Grazie alle tecniche di gestione elettronica dell'informazione è possibile integrare tra loro i dati, sovrapponendoli spazialmente e/o confrontandoli nel tempo, e, infine, elaborando cartografie di sintesi relative alla distribuzione spaziale della biodiversità.
Lo sviluppo di un sistema informativo geografico (GIS) contenente dati relativi ad habitat, le osservazioni di specie vegetali di particolare interesse per la conservazione e di alcuni importanti gruppi animali è stato uno dei più importanti obiettivi dell'Osservatorio.
Con esso sono state raccolte e rese disponibili ai tecnici e al pubblico, in forma integrata e sullo sfondo di un ricchissimo corredo di strati informativi di contorno, moltissimi dati finora non pubblicati o fino ad oggi frammentati e spesso difficilmente reperibili. I dati così resi disponibili costituiscono la componente relativa alla biodiversità del Sistema Informativo Regionale Ambientale.

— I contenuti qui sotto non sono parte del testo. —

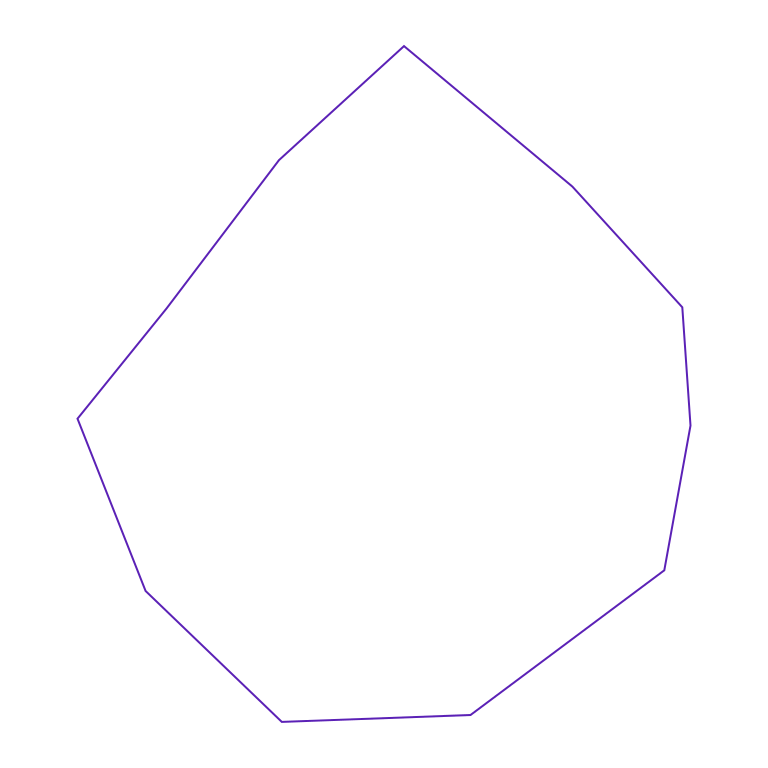 Naftalan, orthographic projection
{"feature_id": "AZE-5561", "entity_name": "Naftalan", "entity_type": "Municipality", "adm_level": 1, "iso_a3": "AZE", "parent_name": "Azerbaijan", "parent_adm1": "", "projection": "orthographic", "projection_center": [46.827, 40.508], "detail": "fine", "context": "isolated", "style": "outline", "palette": "violet", "viewbox_px": 768, "rotation_deg": 0, "n_neighbors": 0, "source": "natural_earth", "source_scale": "10m", "svg_char_len": 268}
<svg xmlns="http://www.w3.org/2000/svg" viewBox="0 0 768 768"><path d="M404.0,46.1L572.4,186.6L682.3,307.3L690.5,425.6L664.3,570.3L470.5,715.0L281.8,721.9L145.6,591.0L77.5,418.7L166.6,308.4L279.0,160.1L404.0,46.1Z" fill="none" stroke="#5b21b6" stroke-width="2"/></svg>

La base di dati presente nel database dell'OBL è sintetizzata nella seguente tabella:
| Diversità (livello di specie) | N° taxa | N° rec |
| Arthropoda, Crustacea, Amphipoda | 6 | 48 |
| Arthropoda, Insecta, Ephemeroptera | 45 | 380 |
| Arthropoda, Insecta, Plecoptera | 37 | 113 |
| Arthropoda, Insecta, Tricoptera | 75 | 340 |
| Arthropoda, Insecta, Coleoptera Carabidae | 530 | 13.456 |
| Arthropoda, Insecta, Lepidoptera Papilionoidea, Hesperioidea + Zygaenidae + Syntominae | 155 | 16.686 |
| Chordata, Amphibia & Reptilia | 48 | 11.850 |
| Chordata, Aves [nidificanti]+ | 183 | 76.862 |
| Chordata, Mammalia [75% Provincia di Roma++] | 70 | 4.503 |
| Totale | 1.149 | 67.237 |
| Emergenze | ||
| Emergenze faunistiche | 191 | 197 |
| Emergenze floristiche | 667 | 1.967 |
| Comunità ipogee | 676 | 1.547 |
| Totale | 1.534 | 3.711 |
| Comunità | ||
| Comunità di acque correnti* | 167 | 2.512* |
| Macroinvertebrati acque correnti** | 750 | 4.997** |
| Totale | 917 | 7.509 |
| Carte fitosociologiche | 30 | |
| Carte fisionomico-vegetali | 72 |
Come si può osservare dalla Tabella, nel database dell'Osservatorio sulla Biodiversità del Lazio sono presenti molti record relativi a specie di vertebrati (mammiferi, uccelli, anfibi e rettili), ma sono stati anche raccolti con particolare impegno moltissimi dati riguardanti insetti, in special modo farfalle diurne e coleotteri carabidi.